The novel takes its origins in the late eighteenth and early nineteenth centuries to trace the emergence of Ernest from previous generations of the Pontifex family. John Pontifex was a carpenter; his son George was born into the world to become a publisher; George's son, Theobald, pushed by his father to become a minister, is manipulated into marrying Christina, the daughter of a pastor; the main character Ernest Pontifex is the eldest son of Theobald and Christina.
The author describes an antagonistic relationship between Ernest and his hypocritical and overbearing parents. Her aunt Alethea is aware of this relationship, but she dies before she can fulfill her purpose of thwarting the parents' evil influence on the boy. However, shortly before her death, she secretly passes a small fortune into Overton's hands, with the agreement that once Ernest is twenty-eight, he will be able to receive her.
As Ernest becomes a young man, he treads a bumpy theological road, reflecting the divisions and controversies in the Church of England in the Victorian era. Easily influenced by others in college, he starts out as an evangelical Christian and soon becomes a priest. Then he falls in love with the lure of the Supreme Church (and is deceived with most of his money by a fellow pastor). He decides that the way to regenerate the Church of England is to live among the poor, but the results are, in the first place, that his faith in the integrity of the Bible is badly damaged by a conversation with one of the poor whom he hoped to redeem and second, that under the pressure of poverty and theological doubt, he attempts a sexual assault on a woman who has mistakenly believed to have a dissolute morality.

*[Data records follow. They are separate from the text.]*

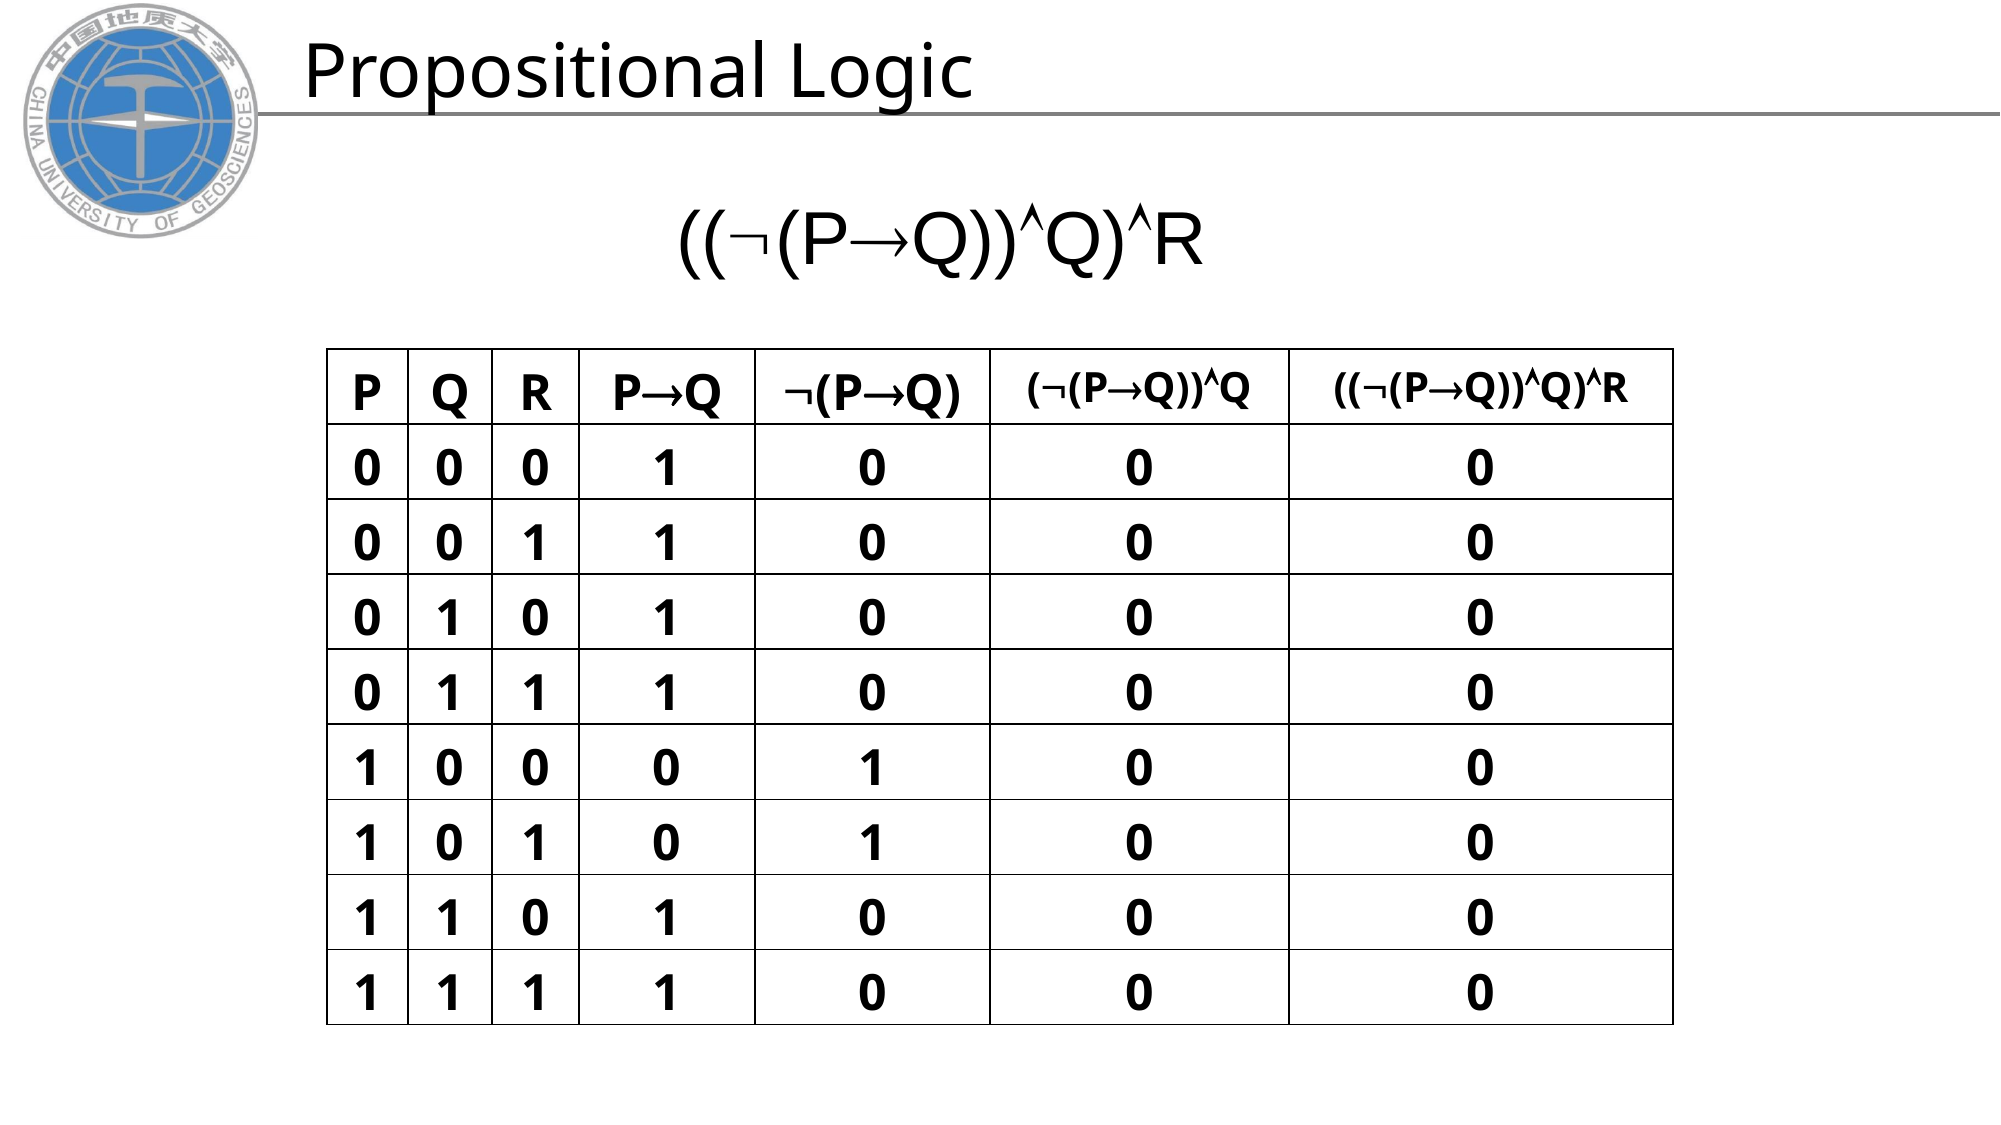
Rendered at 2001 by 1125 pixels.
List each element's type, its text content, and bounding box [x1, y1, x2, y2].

table_cell 0 [328, 500, 407, 573]
table_cell 0 [991, 500, 1288, 573]
table_cell 1 [328, 875, 407, 949]
table_cell 1 [493, 950, 578, 1024]
table_cell 0 [409, 800, 491, 874]
table_cell 0 [493, 575, 578, 648]
table_header R [493, 350, 578, 423]
picture [21, 3, 258, 239]
table_cell 0 [580, 725, 754, 799]
table_cell 1 [756, 800, 989, 874]
table_header P [328, 350, 407, 423]
table_header ((PQ))Q [991, 350, 1288, 423]
table_cell 1 [756, 725, 989, 799]
table_cell 0 [991, 650, 1288, 723]
table_cell 0 [1290, 800, 1672, 874]
table_cell 0 [1290, 650, 1672, 723]
table_cell 0 [1290, 425, 1672, 498]
table_cell 1 [580, 500, 754, 573]
table_cell 0 [409, 725, 491, 799]
table_cell 0 [328, 575, 407, 648]
table_cell 1 [580, 950, 754, 1024]
table_cell 1 [493, 800, 578, 874]
table_cell 1 [580, 425, 754, 498]
table_cell 0 [991, 425, 1288, 498]
table_cell 0 [991, 875, 1288, 949]
table_cell 0 [991, 800, 1288, 874]
table_cell 1 [580, 650, 754, 723]
table_cell 0 [1290, 575, 1672, 648]
table_cell 0 [580, 800, 754, 874]
table_cell 0 [756, 950, 989, 1024]
table_cell 1 [409, 650, 491, 723]
table_header PQ [580, 350, 754, 423]
text_box Propositional Logic [287, 15, 1233, 120]
table_cell 0 [991, 950, 1288, 1024]
table_cell 0 [756, 575, 989, 648]
table_cell 0 [409, 500, 491, 573]
table_cell 1 [328, 950, 407, 1024]
table_cell 0 [409, 425, 491, 498]
table_cell 1 [493, 650, 578, 723]
table_cell 1 [493, 500, 578, 573]
table_cell 0 [1290, 950, 1672, 1024]
table_cell 0 [756, 875, 989, 949]
table_cell 1 [328, 800, 407, 874]
text_box (((PQ))Q)R [640, 182, 1222, 287]
table_cell 0 [1290, 725, 1672, 799]
table_cell 0 [1290, 500, 1672, 573]
table_cell 0 [493, 725, 578, 799]
table_cell 1 [409, 875, 491, 949]
table_cell 0 [756, 500, 989, 573]
table_cell 0 [756, 425, 989, 498]
table_header (PQ) [756, 350, 989, 423]
table_cell 0 [756, 650, 989, 723]
table_cell 1 [328, 725, 407, 799]
table_header (((PQ))Q)R [1290, 350, 1672, 423]
table_header Q [409, 350, 491, 423]
table_cell 0 [328, 425, 407, 498]
table_cell 0 [493, 425, 578, 498]
table_cell 0 [991, 725, 1288, 799]
table_cell 0 [1290, 875, 1672, 949]
table_cell 0 [991, 575, 1288, 648]
table_cell 1 [580, 575, 754, 648]
table_cell 0 [493, 875, 578, 949]
table_cell 1 [409, 950, 491, 1024]
table_cell 0 [328, 650, 407, 723]
table_cell 1 [580, 875, 754, 949]
table_cell 1 [409, 575, 491, 648]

This assault leads to a prison sentence. His parents deny him. His health deteriorates.
While he recovers, he learns to be a tailor and decides to make his profession once he is released from prison. He loses his Christian faith. He marries Ellen, a former maid of his parents; they have two children and together open a shop in the second-hand clothing sector. However, in due course he discovers that Ellen is both bigamous and alcoholic. At this point Overton intervenes and pays a salary to Ellen, who happily leaves with another for America. He employs Ernest and takes him on a trip to continental Europe.
In due course Ernest becomes 28 and receives the gift of his aunt Alethea. He returns to the family home until his mother's death; his father's influence over him diminishes as Theobald's position as a priest dwindles in relative stature, although Theobald eventually deliberately finds little ways to annoy him. Ernest becomes an author of controversial literature.